→ Directions
Only the number is needed: the count of lines in the records with the word "details".

→ Data extract
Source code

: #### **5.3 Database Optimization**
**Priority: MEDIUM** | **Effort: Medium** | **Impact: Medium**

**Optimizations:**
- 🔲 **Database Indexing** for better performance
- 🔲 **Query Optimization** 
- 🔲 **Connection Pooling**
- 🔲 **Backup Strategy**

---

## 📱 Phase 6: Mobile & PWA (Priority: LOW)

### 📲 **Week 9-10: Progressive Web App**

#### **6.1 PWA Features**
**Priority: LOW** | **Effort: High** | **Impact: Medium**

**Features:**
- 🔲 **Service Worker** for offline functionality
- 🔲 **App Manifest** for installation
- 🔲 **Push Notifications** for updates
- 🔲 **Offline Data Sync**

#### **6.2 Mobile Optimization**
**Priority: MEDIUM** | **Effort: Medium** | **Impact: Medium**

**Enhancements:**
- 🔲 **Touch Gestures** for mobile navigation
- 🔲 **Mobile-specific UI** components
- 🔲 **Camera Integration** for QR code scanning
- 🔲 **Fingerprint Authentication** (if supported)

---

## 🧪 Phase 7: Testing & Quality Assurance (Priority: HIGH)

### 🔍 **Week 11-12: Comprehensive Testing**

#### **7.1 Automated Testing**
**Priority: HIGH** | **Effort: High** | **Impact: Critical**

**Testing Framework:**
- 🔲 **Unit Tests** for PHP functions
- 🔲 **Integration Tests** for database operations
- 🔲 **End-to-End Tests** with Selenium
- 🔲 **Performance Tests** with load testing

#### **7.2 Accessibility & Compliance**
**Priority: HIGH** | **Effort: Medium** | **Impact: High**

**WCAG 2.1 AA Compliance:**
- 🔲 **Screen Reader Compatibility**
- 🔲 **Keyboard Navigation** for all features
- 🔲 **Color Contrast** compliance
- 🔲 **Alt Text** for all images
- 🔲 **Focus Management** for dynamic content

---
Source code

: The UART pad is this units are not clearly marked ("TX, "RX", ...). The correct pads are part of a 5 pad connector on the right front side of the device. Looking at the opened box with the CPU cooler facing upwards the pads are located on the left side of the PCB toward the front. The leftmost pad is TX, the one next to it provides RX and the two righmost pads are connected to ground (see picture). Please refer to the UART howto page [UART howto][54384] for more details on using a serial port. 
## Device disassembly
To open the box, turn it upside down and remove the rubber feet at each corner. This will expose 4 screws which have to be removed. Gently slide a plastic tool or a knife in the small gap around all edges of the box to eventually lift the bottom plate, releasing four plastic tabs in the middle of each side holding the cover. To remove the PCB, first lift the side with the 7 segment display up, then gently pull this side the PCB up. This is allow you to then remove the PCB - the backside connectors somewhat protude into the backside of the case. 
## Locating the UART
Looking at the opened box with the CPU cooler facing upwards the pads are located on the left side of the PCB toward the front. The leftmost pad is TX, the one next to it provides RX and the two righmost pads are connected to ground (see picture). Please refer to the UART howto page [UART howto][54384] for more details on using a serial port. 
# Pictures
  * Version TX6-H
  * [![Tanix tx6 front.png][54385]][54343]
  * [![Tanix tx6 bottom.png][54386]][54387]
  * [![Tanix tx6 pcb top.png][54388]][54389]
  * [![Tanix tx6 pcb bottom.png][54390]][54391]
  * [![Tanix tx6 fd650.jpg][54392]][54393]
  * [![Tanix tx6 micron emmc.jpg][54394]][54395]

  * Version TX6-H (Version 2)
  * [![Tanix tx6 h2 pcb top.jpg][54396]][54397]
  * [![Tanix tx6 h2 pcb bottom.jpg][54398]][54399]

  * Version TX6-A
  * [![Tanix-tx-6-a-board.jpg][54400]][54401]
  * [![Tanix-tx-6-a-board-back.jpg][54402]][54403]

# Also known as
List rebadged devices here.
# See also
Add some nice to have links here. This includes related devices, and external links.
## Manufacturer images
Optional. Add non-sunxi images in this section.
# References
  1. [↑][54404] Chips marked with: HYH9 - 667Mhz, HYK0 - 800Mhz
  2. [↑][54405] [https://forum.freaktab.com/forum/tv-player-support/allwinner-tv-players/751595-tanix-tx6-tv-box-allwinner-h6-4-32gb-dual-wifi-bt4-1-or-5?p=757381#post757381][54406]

→ Answer to the problem
2